Directive A:
In the forum thread below on loading split tar.gz files, translate this sentence into Spanish: "Under certain conditions, loading multiple concatenated gzip files through a single FIFO caused an error."
Directive B:
Condense the paragraph beginning "So i have a ~8G tar.gz file" from the forum thread below on loading split tar.gz files, retaining its main facts.

BEGIN Source text

Using COPY command to load "split" tar.gz files

So i have a ~8G tar.gz file that i am trying to load in the DB. I tried several options like using multi-threaded vsqls, copy with globs on any node etc. But all these solutions have to do with splitting the files.

I split my inputFile.tar.gz into certain number of chunks, but when i tried to run copy command with the glob option i run into "ERROR:  COPY: Error occurred during ZLIB decompression.            ZLIB error code: -3, Message: incorrect header check" error.

Has anyone encountered this with a "split" tar.gz file copy?

Comments

  • In Vertica 7 there were several improvements in the COPY command that you should not need to split the file. Have you tried ? 
    https://my.vertica.com/docs/7.0.x/HTML/index.htm#Authoring/NewFeatures/7.0/7.0.0/COPYChanges.htm

    Eugenia
  • Thanks, that is helpful but i should have mentioned that we are still on version 6.
  • Time to update :)..
    What 6 version? 
    I remember a similar issue that was resolved in 6.1SP2. the latest is 6.1.3, this is the release note (you can find them in the documentation for version 6.1.x) , 

    "VER-27008

    Data load / COPY

    Under certain conditions, loading multiple concatenated gzip files through a single FIFO caused an error. This issue has been resolved.

    "

    This issue reported the same error that you are seeing. 


    Do you have this version of Vertica? If not, can you update to 6.1.3?

    Eugenia

     




  • Not sure if this is SP2, is it??

END Source text
BEGIN Excerpted records

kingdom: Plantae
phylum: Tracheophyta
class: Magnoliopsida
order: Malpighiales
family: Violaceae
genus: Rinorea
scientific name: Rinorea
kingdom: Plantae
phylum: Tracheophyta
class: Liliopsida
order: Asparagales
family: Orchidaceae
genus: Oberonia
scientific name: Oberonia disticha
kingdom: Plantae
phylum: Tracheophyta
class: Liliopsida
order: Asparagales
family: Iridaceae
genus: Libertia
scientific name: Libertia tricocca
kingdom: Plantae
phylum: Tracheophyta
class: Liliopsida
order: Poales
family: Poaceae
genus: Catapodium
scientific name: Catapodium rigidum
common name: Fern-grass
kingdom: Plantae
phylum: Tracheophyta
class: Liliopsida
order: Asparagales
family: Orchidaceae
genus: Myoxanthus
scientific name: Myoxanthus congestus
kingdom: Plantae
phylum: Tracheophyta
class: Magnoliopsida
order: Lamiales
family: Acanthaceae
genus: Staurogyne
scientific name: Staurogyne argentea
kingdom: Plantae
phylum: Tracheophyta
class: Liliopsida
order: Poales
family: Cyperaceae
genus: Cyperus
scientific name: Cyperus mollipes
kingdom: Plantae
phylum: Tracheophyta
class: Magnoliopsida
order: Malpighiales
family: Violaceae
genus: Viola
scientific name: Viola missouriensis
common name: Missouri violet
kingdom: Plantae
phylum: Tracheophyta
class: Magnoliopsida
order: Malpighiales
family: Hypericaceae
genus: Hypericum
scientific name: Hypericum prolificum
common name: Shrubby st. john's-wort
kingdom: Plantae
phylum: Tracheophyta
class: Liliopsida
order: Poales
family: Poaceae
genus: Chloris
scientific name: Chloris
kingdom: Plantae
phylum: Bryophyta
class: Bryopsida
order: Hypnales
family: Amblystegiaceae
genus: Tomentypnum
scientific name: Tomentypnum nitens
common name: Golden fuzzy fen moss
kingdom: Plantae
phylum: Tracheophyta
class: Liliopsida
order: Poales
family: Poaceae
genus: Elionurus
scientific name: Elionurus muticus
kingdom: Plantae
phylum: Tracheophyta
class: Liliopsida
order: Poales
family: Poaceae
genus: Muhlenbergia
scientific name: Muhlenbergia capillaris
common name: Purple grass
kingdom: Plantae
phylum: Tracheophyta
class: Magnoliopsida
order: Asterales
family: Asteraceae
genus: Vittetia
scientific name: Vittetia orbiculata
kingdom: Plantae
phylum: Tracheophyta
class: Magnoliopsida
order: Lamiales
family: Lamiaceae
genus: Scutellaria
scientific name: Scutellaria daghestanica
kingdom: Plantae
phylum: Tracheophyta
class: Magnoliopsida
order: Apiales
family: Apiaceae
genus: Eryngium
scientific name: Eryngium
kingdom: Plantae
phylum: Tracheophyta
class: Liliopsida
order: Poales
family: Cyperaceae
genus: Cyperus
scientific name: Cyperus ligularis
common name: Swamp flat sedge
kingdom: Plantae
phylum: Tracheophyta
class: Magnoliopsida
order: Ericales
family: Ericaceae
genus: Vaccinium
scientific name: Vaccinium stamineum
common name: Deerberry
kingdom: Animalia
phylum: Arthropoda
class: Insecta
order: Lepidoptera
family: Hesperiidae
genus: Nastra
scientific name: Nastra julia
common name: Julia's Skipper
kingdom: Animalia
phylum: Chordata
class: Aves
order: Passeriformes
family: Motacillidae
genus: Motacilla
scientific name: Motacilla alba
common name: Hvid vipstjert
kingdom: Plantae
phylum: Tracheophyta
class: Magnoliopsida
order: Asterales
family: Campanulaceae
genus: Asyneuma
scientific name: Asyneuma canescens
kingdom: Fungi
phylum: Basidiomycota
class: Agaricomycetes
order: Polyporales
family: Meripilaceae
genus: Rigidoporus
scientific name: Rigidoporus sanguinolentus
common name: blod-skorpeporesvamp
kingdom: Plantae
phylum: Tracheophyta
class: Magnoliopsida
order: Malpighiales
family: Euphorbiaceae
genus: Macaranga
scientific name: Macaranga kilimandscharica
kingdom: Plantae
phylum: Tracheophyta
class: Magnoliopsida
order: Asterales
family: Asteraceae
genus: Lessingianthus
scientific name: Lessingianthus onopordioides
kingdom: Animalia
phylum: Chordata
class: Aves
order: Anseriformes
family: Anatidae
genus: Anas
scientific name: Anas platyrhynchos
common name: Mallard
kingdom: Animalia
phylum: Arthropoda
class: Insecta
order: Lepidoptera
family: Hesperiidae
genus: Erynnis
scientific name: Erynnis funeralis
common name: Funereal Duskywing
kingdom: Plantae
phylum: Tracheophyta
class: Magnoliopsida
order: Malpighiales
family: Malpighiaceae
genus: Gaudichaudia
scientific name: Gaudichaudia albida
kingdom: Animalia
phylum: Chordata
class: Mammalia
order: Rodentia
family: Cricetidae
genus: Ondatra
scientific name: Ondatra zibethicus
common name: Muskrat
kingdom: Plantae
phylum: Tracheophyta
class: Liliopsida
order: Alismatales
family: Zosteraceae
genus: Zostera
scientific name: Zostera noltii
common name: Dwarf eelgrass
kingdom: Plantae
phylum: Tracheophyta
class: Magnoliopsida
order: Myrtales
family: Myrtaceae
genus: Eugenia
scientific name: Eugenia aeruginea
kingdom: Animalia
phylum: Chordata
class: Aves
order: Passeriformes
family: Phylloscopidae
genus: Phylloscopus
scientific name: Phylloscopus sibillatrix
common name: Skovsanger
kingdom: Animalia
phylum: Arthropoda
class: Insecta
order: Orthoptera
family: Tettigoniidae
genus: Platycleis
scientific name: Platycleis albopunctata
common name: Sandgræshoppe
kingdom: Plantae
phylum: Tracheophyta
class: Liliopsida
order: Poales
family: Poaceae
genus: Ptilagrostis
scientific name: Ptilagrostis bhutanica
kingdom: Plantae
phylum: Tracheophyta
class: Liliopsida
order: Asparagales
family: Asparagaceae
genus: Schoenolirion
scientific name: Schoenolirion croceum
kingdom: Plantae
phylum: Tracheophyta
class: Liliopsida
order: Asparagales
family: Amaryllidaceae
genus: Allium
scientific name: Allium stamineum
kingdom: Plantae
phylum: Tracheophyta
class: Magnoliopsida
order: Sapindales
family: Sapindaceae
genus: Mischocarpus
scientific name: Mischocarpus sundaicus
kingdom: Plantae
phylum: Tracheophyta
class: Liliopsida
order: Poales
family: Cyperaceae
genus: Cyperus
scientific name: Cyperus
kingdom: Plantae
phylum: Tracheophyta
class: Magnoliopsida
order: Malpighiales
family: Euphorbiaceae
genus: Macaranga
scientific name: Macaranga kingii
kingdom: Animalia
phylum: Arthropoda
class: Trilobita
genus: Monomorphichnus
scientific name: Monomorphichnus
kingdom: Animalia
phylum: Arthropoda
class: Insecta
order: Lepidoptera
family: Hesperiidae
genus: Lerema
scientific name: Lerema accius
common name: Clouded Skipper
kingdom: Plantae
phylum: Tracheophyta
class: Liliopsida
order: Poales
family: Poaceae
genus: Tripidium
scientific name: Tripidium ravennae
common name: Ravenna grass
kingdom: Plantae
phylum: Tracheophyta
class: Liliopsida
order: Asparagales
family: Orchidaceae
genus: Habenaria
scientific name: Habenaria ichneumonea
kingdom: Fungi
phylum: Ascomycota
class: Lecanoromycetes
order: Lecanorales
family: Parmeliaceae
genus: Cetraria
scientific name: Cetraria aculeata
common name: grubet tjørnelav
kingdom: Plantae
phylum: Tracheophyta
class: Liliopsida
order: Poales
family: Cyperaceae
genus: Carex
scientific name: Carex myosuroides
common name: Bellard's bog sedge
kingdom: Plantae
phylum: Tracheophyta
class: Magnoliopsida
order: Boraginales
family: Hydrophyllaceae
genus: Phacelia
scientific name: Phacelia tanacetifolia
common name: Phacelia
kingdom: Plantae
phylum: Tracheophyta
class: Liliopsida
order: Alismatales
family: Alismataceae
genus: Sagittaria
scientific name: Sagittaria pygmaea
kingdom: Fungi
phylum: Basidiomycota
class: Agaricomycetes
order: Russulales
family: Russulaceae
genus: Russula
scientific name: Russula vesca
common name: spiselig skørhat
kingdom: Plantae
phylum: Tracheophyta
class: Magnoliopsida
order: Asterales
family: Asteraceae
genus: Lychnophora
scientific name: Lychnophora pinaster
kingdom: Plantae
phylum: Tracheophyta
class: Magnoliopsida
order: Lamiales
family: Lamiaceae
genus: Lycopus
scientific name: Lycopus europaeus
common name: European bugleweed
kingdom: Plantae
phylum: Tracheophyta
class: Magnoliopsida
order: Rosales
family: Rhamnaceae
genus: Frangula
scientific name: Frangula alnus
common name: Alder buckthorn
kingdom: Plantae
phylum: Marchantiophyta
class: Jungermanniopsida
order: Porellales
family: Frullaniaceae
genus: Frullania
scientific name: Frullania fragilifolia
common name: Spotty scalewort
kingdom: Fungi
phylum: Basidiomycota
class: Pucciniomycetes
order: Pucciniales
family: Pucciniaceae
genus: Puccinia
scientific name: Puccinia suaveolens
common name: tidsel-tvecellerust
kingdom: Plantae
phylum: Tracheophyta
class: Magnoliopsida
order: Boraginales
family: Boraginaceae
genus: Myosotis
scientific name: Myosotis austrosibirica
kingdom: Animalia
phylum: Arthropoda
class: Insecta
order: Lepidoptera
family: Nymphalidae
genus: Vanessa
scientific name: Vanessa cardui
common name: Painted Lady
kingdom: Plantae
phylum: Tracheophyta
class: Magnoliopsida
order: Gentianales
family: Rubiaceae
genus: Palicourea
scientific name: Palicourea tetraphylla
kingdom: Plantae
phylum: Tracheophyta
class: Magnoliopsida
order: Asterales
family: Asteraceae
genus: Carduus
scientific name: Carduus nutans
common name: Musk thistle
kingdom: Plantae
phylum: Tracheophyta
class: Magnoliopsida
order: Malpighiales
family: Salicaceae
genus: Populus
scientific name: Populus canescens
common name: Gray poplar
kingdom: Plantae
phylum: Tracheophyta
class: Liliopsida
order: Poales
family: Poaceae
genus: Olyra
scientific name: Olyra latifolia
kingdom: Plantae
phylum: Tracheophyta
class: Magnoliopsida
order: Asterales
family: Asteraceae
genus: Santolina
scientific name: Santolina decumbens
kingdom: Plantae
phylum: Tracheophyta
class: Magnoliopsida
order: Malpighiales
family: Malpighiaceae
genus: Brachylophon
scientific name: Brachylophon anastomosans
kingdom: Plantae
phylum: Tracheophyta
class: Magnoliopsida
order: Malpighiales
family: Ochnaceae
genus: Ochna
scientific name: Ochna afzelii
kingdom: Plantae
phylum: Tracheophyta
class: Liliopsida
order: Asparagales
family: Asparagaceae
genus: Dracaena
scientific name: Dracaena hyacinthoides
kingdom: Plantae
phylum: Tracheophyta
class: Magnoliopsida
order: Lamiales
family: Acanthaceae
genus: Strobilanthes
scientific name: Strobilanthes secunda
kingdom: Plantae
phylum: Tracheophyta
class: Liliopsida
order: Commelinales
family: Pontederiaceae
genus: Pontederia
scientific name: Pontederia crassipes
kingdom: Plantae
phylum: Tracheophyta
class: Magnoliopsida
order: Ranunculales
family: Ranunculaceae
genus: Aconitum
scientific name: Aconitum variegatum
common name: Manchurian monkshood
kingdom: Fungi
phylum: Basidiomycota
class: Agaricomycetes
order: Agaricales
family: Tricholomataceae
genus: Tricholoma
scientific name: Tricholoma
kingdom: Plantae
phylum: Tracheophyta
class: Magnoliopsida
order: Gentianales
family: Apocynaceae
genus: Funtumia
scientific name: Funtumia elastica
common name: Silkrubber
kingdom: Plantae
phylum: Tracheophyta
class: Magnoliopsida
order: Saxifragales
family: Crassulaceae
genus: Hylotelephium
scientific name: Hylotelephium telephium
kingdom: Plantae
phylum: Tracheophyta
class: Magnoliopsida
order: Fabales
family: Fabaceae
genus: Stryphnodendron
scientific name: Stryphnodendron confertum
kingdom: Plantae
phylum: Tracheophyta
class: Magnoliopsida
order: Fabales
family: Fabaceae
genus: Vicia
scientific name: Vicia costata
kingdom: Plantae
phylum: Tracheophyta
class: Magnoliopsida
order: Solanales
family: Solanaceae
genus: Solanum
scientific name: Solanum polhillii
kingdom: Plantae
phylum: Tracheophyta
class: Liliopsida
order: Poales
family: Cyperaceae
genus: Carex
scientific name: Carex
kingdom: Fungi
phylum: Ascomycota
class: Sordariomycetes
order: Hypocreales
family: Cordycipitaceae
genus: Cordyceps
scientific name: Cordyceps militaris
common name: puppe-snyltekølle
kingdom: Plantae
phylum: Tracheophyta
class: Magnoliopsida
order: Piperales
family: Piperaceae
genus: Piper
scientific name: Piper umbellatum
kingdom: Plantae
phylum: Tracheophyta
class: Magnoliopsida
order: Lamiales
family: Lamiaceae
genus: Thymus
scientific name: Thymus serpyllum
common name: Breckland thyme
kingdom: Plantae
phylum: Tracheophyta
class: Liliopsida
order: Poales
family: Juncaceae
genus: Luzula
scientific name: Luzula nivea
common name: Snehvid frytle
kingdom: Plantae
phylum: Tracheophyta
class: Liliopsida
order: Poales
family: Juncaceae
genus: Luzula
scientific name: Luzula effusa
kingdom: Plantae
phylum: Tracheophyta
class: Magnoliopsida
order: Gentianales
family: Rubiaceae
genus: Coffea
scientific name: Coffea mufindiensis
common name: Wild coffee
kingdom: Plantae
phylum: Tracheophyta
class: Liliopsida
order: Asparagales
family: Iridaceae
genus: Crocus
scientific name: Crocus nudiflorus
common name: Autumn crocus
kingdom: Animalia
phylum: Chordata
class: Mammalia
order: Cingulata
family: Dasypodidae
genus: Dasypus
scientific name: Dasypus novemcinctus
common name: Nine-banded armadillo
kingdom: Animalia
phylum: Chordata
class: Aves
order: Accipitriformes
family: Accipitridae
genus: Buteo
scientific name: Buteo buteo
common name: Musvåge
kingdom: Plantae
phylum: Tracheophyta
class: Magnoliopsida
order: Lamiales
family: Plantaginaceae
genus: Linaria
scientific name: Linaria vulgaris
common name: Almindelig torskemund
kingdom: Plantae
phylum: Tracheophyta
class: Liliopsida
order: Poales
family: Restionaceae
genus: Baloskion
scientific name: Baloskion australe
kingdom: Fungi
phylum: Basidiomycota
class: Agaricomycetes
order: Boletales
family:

END Excerpted records

Task result A:
En determinadas condiciones, la carga de varios archivos gzip concatenados a través de un único FIFO provocaba un error.

Task result B:
The poster needs to load a tar.gz file of about 8 GB into the database. Several options were tried, such as multi-threaded vsql sessions and COPY with globs on any node, but all of them require splitting the file.